Mais dans le fond, cette sortie est-elle de nature à convaincre les diplomates et les organismes accréditées, on peut bien s’en douter, puisque le Ministre Mbella Mbella comme ses prédécesseurs dans ce genre d’exercice, a présenté le Cameroun une fois de plus comme simplement victime. Il dit : « Le Cameroun fait face à un certain nombre de défis de divers ordres, notamment la situation qui prévaut dans les régions du Nord-Ouest et du Sud-Ouest, la lutte acharnée contre la secte islamique Boko Haram, la gestion des flux des réfugiés et déplacés internes, les velléités insurrectionnelles postélectorale d’un certain parti politique et la campagne de désinformation orchestrée par certains milieux, notamment dans les réseaux sociaux. » Avant de se lancer dans des démonstrations qui tendent à blanchir tout le gouvernement dans la gestion de ces différentes crises. Pour lui, s’agissant de la crise anglophone il dit que « certains disent que le Gouvernement a opté pour la solution militaire afin de résoudre ce problème. Cela est loin de la vérité.»Il précise que l’armée camerounaise n’est sur le terrain que pour protéger les populations et leurs biens contre les terroristes sécessionnistes et accomplir son devoir régalien de protection de l’intégrité du territoire.

Comme quoi des étudiantes qu’on voit sur des images sortis de leurs chambres et trainés dans la boue, les avocats violentés, ce sont des actes de protection de la population. Le ministre dit cela à des diplomates qui pour certains étaient en postes en octobre 2016 quand ce qui est aujourd’hui devenue la crise anglophone a commencé avec les revendications corporatistes, et l’on sait quel traitement a été réservés aux manifestants.En outre, le ministre prétend qu’il n’y a pas de crise humanitaire au Cameroun, tout en accusant certaines Ong d’avoir fait état de 4 300 000 déplacés internes.

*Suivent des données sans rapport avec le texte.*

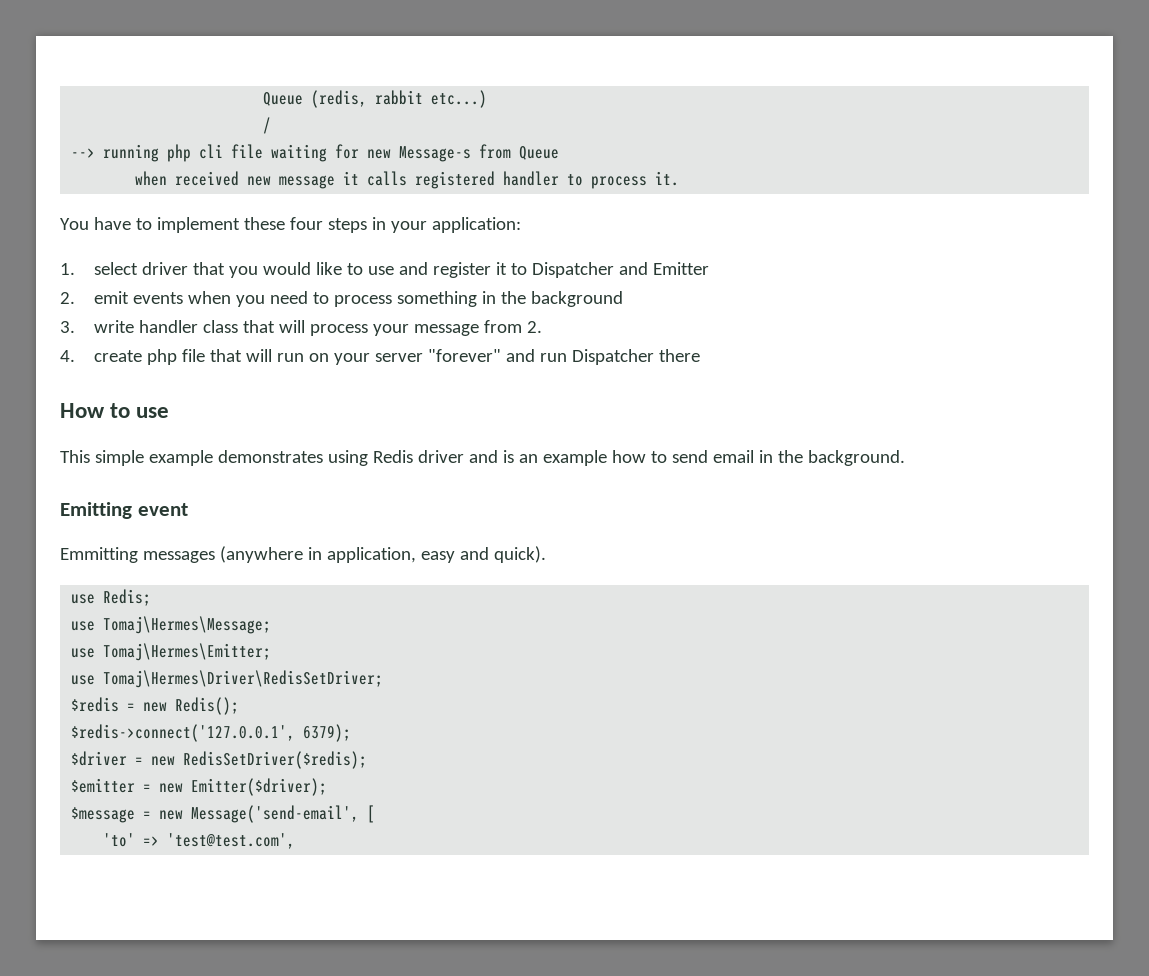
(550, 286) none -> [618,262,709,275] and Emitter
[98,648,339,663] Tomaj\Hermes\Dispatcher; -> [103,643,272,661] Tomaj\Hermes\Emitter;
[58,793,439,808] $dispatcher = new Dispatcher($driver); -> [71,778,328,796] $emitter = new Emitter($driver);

Pourtant, le 13 mai 2019, à l’issue de la réunion informelle du Conseil de sécurité sur le Cameroun, le secrétaire général adjoint de l’ONU pour les affaires humanitaires Mark Lowcock, disait qu’Un Camerounais sur six a besoin d’aide humanitaire, de protection », soit 4 300 000 personnes, notamment des enfants et des femmes. Parlant de la crise postélectorale, Lejeune Mbella Mbella rappelle aux diplomates que« l’élection présidentielle du 7 octobre 2018 s’est déroulée sans incident majeur tel que l’ont reconnu les observateurs internationaux. »

Quand on sait que ces observateurs internationaux se sont avéré être des imposteurs par la suite, on comprend mieux le sens des propos du ministre, faire croire que tout est rose au Cameroun, alors que dans le Nord-Ouest le gouverneur de la région arrive sur la place du défilé protégé dans un véhicule militaire, les élèves font les examens de fin d’année dans les églises surprotégées par des militaires avec la consigne de se coucher s’ils entendent des coups de feu.